At one point yesterday evening demonstrators in the Sandy Row area of Belfast targeted press photographers and television cameramen, pelting them with bottles and bricks. There was a 40 minute stand-off with demonstrators refusing to move until a marcher who had been arrested earlier was released. A police helicopters circled overhead as Orange leaders and police held talks against a backdrop of abuse from a crowd held back by police barriers. The marchers eventually moved on through the city centre.

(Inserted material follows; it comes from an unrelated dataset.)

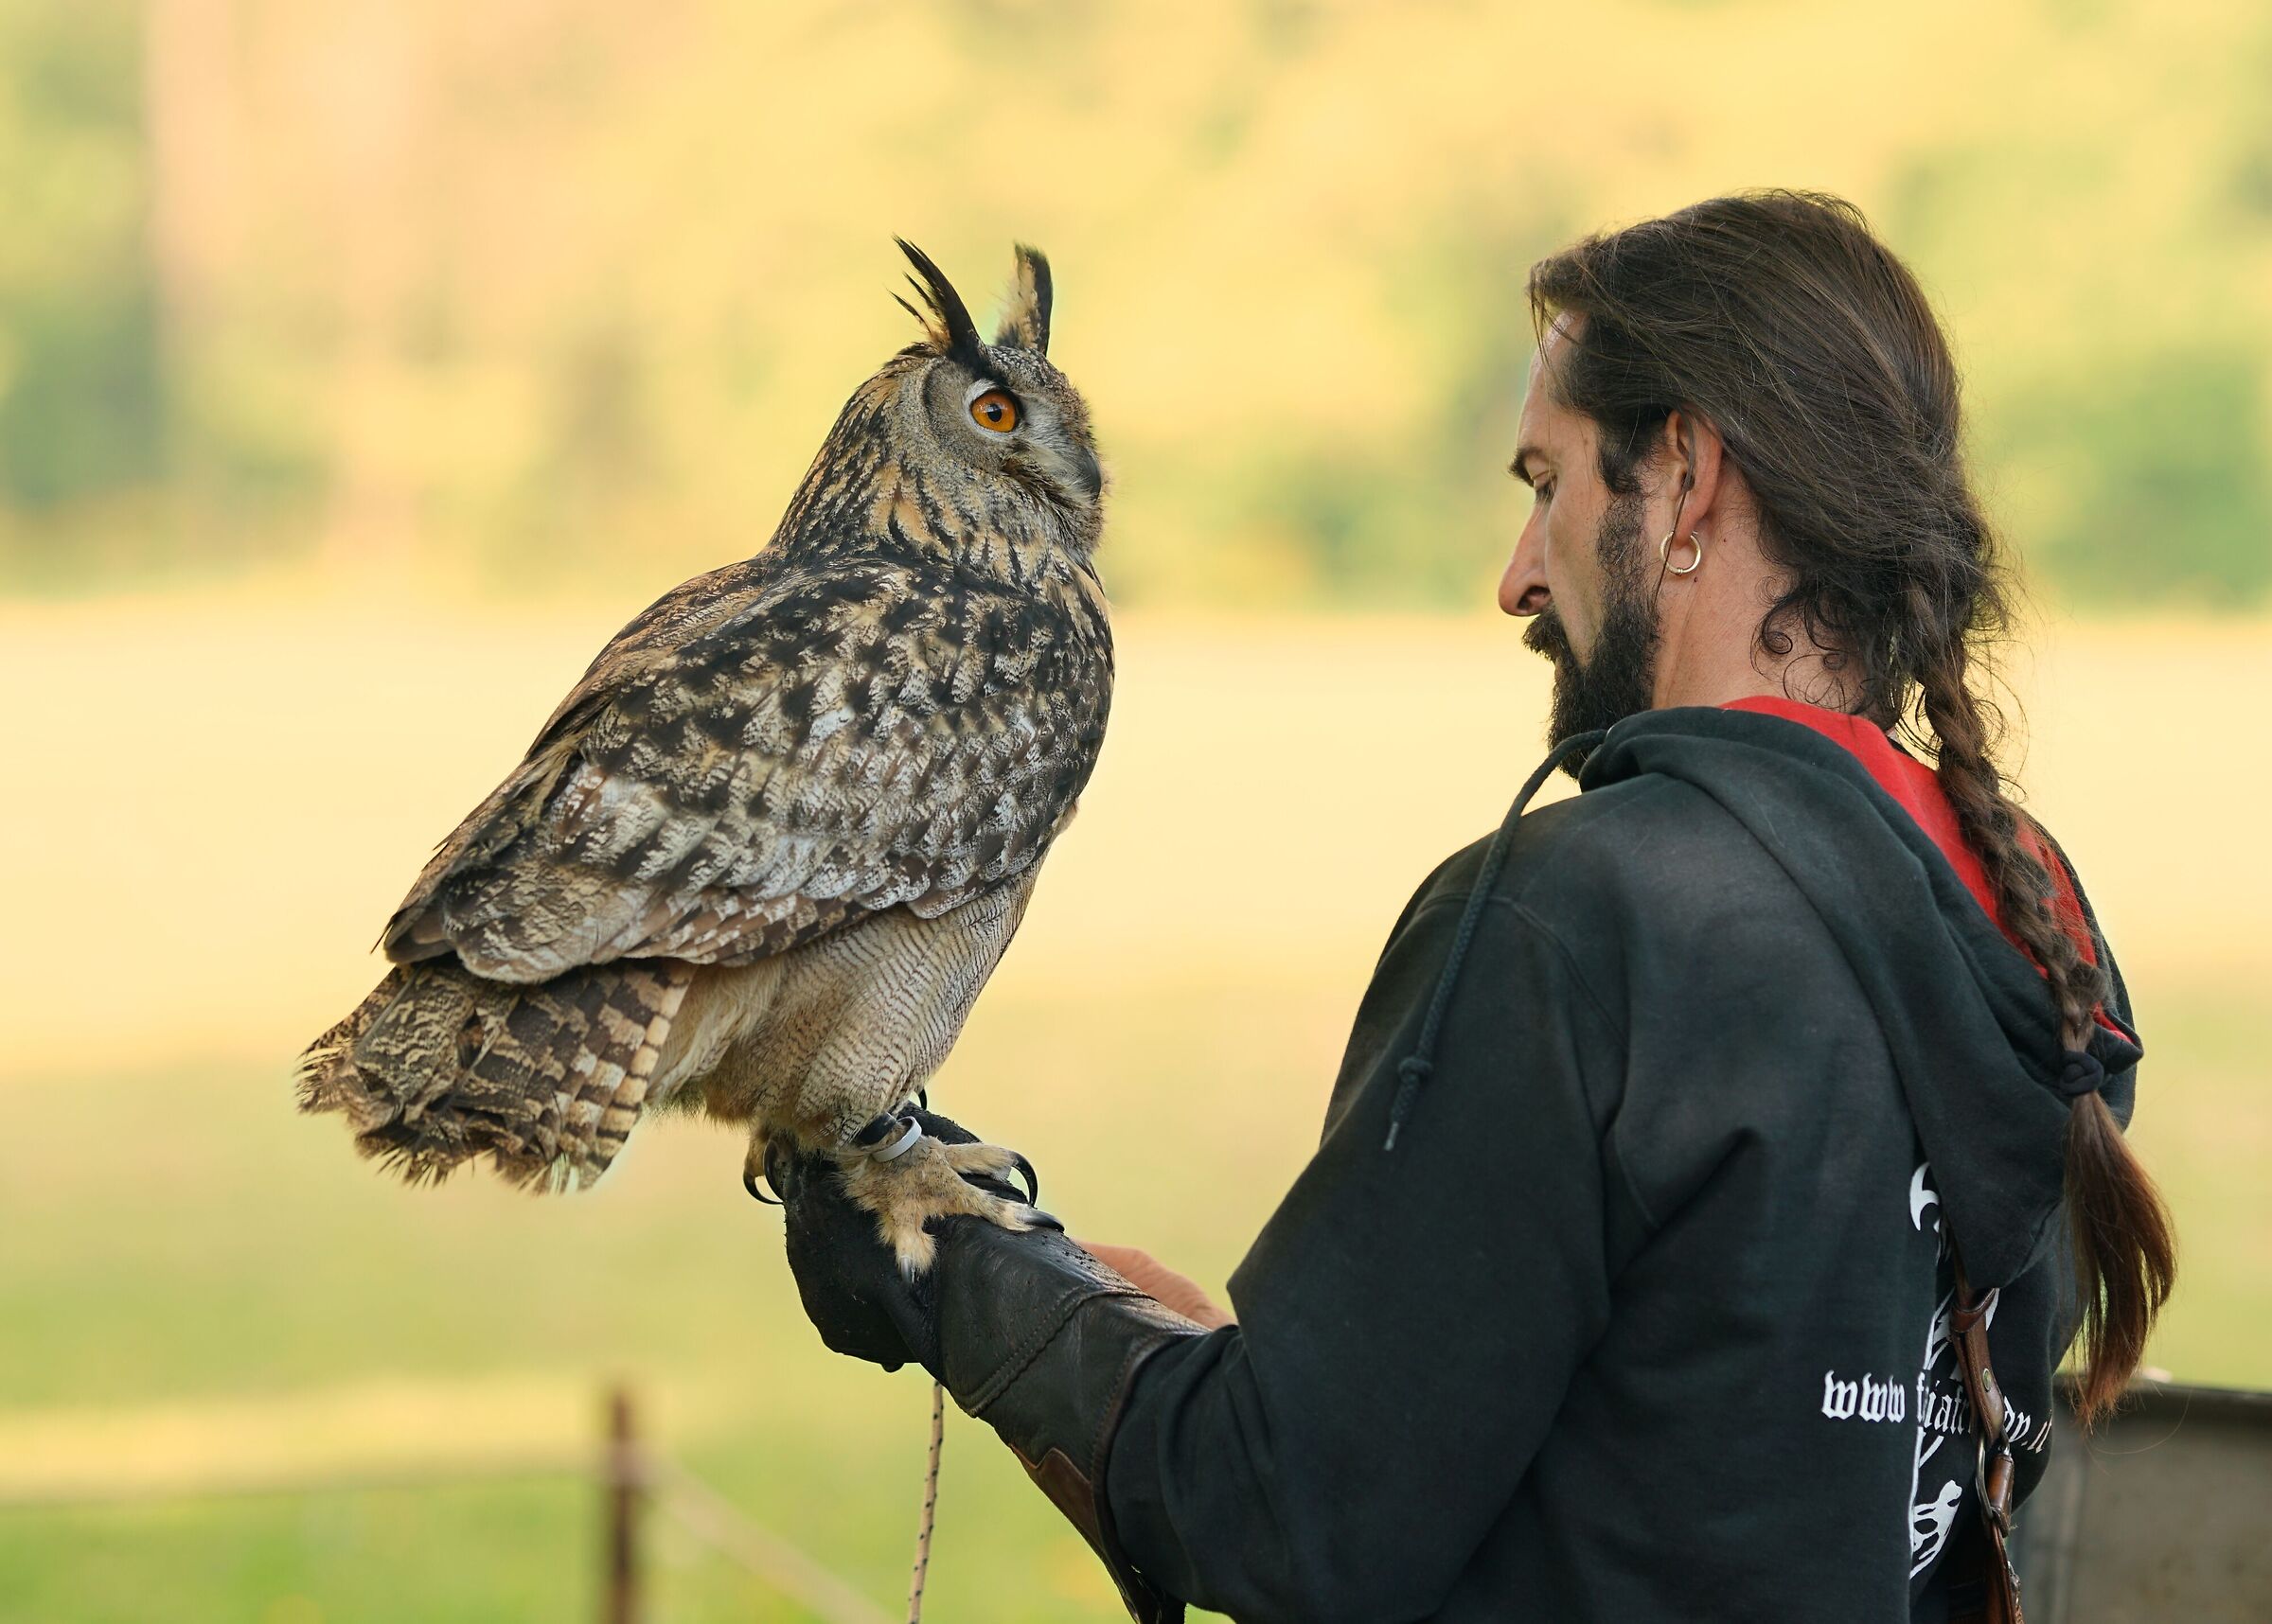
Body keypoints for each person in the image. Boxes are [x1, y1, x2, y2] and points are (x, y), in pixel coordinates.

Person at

Police said there were reports of shots being fired in north Belfast but there were no reports of casualties. Violence erupted in Lisburn, Co Antrim, when police were petrol bombed by rioters and fought back with plastic bullets. In Ligoniel a shirt factory was set on fire.

In Drumcree near Portadown, following three days of tension since the RUC stopped loyalists from marching through a Catholic area, demonstrators tried to burst through security barriers. At one point a handful of protesters got past RUC barricades around fields beside the church at the scene of the standoff. The intruders were quickly caught by police but dozens more RUC vehicles sped to the scene and officers with riot shields began lining the fields nearby.

At one stage police fired plastic baton rounds to force back the crowd and soldiers were called in to back up the RUC.

The number of Orangemen multiplied dramatically as reinforcements began arriving from neighbouring counties. Orange Order leaders appealed for calm and after about 30 minutes the area became calmer but remained tense.

In north Belfast up to 500 nationalists staged a protest march to the mainly Protestant Old Park area where Catholics were forced to flee their homes on Monday night because of loyalist intimidation.

A march organised by Sinn Fein from the Ardoyne area was shadowed by a heavy force of soldiers in riot gear. Having made their protest the march broke up and returned home without incident.

Outside Belfast there was trouble in Ballymena and Cullybackey, Co Antrim, where police were stoned.

In Londonderry the two bridges linking the divided sides of the city across the River Foyle were sealed off by loyalists.

As tension remained high across the province last night, many roads in Belfast were closed and the university town of Coleraine, Co Londonderry, was closed off.

The RUC reported roads blocked around towns and villages across Co Armagh and also in Counties Down, Antrim, Londonderry and Tyrone.

The police are bracing themselves for further conflict today. In Drumcree, Orange Order leaders hope that thousands more supporters will arrive to back the move to march down the mainly Catholic Garvaghy Road.